Hi -
First post to the forums, and I'm a relative beginner to analog electronics. I'm trying to repair an HP E3610 from around 1992. When I received the power supply, the AC fuse was blown, and on opening the cover I found several of the electrolytics were leaking. I replaced all 5 of the large electrolytics and thoroughly degreased the board. There were no obvious signs of other damage. The power supply is mostly functioning, but isn't stable.
On power-on, with the voltage and current knobs full counter clockwise, the voltage reads around -10 volts, and slowly over 5-10 minutes will creep up to +1-2 volts, then settle at around 0.25 volts. The CV and CC indicators are both on, but eventually the CC indicator goes off. Any change of temperature, like a draft, will cause the voltage to drift upwards. Both the voltage and current adjust knobs will change the settings, but the displayed voltage is higher than measured with a DMM at the output. I'm waiting for a couple power resistors to arrive before checking out the current settings.

LISTED ENTRIES:
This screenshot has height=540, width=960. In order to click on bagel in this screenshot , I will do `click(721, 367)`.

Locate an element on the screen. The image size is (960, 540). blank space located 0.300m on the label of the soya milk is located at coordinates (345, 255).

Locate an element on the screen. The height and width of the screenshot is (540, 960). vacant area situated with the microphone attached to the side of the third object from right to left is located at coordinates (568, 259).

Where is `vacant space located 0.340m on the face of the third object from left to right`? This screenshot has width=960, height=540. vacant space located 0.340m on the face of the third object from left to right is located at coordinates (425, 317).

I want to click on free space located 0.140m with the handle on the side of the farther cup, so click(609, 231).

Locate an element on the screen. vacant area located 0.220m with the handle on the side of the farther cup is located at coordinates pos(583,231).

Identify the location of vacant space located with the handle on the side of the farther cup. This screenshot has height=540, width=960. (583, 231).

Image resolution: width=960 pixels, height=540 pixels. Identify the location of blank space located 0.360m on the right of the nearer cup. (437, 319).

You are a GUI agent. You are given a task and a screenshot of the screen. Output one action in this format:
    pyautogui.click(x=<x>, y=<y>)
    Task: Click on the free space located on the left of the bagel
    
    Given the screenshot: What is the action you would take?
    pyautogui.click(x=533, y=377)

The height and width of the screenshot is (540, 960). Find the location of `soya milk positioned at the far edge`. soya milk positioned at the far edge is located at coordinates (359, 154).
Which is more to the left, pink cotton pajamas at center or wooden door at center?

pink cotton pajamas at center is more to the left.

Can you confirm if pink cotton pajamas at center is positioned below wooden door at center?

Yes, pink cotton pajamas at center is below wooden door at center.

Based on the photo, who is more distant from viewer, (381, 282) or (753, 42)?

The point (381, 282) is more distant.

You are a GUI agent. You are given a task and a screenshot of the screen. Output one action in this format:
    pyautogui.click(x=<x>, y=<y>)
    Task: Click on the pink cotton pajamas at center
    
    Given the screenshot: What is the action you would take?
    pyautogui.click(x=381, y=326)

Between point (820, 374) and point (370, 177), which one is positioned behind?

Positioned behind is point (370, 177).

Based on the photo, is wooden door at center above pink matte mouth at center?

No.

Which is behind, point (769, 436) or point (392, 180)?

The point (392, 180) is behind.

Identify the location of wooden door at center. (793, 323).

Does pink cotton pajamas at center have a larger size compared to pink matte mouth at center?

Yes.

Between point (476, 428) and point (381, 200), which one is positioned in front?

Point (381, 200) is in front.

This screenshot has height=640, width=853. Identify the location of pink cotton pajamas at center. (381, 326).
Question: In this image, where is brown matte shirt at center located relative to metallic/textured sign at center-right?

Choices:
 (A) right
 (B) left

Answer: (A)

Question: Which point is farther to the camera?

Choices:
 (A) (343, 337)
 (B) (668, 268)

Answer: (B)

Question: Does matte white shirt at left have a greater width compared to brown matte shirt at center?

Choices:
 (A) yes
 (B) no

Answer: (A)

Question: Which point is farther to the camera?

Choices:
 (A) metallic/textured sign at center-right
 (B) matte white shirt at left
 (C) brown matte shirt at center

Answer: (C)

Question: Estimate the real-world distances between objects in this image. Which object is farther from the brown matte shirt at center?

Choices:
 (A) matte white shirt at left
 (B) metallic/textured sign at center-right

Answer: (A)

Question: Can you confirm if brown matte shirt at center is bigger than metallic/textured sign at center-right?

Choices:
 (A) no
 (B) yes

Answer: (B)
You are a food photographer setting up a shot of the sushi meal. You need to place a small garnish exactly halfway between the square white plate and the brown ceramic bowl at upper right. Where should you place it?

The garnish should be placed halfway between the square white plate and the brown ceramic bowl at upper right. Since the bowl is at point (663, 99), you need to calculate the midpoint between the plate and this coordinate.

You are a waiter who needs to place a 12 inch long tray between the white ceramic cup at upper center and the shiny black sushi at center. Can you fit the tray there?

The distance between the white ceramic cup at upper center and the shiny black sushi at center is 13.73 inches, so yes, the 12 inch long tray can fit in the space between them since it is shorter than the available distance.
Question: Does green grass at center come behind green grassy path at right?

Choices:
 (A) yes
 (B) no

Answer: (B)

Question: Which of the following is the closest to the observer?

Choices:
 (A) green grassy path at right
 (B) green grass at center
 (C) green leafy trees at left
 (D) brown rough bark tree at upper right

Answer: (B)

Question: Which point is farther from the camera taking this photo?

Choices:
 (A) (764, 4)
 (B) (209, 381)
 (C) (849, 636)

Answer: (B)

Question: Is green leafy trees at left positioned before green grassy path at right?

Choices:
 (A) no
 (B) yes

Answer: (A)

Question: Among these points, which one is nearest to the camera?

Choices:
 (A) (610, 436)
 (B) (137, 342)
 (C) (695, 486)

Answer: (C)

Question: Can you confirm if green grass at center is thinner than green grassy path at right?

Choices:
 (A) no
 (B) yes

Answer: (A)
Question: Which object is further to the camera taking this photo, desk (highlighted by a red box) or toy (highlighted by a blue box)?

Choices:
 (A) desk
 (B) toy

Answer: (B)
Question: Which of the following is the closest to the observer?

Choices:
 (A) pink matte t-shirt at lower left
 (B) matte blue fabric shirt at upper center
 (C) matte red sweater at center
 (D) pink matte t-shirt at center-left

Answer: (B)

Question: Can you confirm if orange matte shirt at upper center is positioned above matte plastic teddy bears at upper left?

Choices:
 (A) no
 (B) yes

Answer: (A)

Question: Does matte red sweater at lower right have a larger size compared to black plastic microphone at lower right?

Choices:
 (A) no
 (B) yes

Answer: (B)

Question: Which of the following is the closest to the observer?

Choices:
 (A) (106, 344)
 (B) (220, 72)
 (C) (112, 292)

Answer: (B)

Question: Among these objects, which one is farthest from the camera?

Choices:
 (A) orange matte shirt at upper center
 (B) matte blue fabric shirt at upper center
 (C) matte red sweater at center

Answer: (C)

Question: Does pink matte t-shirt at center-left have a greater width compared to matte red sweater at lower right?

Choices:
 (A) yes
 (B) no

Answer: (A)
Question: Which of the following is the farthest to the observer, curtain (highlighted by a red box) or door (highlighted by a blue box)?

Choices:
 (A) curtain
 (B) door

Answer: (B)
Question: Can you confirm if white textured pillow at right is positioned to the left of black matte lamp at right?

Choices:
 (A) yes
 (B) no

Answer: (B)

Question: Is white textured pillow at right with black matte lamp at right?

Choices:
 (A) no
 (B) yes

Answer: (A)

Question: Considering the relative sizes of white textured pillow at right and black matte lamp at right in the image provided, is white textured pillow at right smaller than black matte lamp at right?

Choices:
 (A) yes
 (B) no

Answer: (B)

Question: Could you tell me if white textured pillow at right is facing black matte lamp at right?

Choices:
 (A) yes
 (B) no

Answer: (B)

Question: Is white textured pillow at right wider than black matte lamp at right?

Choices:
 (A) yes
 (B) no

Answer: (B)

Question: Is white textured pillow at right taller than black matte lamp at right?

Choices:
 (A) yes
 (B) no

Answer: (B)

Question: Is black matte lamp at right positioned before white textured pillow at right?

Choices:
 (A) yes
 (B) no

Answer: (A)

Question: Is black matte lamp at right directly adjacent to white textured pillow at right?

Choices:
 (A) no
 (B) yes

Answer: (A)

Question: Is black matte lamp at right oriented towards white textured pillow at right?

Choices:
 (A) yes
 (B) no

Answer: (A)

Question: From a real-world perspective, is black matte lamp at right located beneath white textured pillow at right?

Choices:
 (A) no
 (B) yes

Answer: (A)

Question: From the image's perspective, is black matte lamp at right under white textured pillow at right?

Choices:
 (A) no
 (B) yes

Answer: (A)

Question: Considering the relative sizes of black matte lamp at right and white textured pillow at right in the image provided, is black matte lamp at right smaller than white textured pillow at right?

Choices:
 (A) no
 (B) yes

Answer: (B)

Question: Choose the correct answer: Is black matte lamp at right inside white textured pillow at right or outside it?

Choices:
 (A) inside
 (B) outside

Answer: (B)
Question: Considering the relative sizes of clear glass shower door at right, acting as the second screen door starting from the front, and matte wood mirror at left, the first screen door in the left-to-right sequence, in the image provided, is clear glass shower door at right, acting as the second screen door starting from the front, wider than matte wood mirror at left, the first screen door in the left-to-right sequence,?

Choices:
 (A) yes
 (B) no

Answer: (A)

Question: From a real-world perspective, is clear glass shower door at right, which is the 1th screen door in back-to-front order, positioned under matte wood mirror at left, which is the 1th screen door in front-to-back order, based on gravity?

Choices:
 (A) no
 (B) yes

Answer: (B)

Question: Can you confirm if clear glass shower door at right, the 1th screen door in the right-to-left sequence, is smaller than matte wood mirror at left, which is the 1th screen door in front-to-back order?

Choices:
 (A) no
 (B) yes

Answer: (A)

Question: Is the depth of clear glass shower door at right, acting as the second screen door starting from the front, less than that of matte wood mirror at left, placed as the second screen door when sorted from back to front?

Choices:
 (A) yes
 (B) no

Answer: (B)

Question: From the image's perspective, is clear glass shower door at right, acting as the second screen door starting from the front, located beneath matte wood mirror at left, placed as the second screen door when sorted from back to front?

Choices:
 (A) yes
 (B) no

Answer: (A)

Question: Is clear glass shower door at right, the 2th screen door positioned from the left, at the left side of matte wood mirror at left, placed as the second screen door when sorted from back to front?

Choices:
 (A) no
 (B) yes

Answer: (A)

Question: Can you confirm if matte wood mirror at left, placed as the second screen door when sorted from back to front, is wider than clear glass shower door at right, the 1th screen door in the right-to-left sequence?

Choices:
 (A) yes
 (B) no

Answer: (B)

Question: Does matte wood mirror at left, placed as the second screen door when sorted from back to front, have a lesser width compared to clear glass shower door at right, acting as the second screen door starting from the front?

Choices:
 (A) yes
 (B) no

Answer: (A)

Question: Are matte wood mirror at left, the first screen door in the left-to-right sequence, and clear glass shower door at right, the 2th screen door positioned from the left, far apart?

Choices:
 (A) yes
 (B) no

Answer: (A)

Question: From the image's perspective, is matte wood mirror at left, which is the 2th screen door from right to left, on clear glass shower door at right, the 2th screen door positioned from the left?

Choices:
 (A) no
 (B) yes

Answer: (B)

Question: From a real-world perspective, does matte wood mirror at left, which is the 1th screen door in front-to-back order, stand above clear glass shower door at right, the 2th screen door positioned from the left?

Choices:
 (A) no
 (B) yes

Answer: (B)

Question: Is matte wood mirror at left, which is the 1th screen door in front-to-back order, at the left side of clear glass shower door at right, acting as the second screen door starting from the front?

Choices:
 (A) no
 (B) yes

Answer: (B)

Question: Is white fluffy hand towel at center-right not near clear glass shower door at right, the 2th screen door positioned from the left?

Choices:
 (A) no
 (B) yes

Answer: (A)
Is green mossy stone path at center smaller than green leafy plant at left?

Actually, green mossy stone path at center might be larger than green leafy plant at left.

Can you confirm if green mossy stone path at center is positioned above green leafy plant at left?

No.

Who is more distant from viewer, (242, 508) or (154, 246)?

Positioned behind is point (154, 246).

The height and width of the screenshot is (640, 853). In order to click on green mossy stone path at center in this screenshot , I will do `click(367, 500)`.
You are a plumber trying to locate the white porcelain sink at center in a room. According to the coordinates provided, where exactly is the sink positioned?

REQUIRED TASKS:
1. According to the forum post, why has the poster not yet checked the current settings?
2. Copy the part of the forum post that opens with the words "On power-on, with" and closes with "the current settings.", substituting "breeze" for "draft".
Answer using the forum post alone, not the material.

ANSWER LIST:
1. The poster is waiting for a couple of power resistors to arrive. They plan to check the current settings once those resistors are in hand.

2.
On power-on, with the voltage and current knobs full counter clockwise, the voltage reads around -10 volts, and slowly over 5-10 minutes will creep up to +1-2 volts, then settle at around 0.25 volts. The CV and CC indicators are both on, but eventually the CC indicator goes off. Any change of temperature, like a breeze, will cause the voltage to drift upwards. Both the voltage and current adjust knobs will change the settings, but the displayed voltage is higher than measured with a DMM at the output. I'm waiting for a couple power resistors to arrive before checking out the current settings.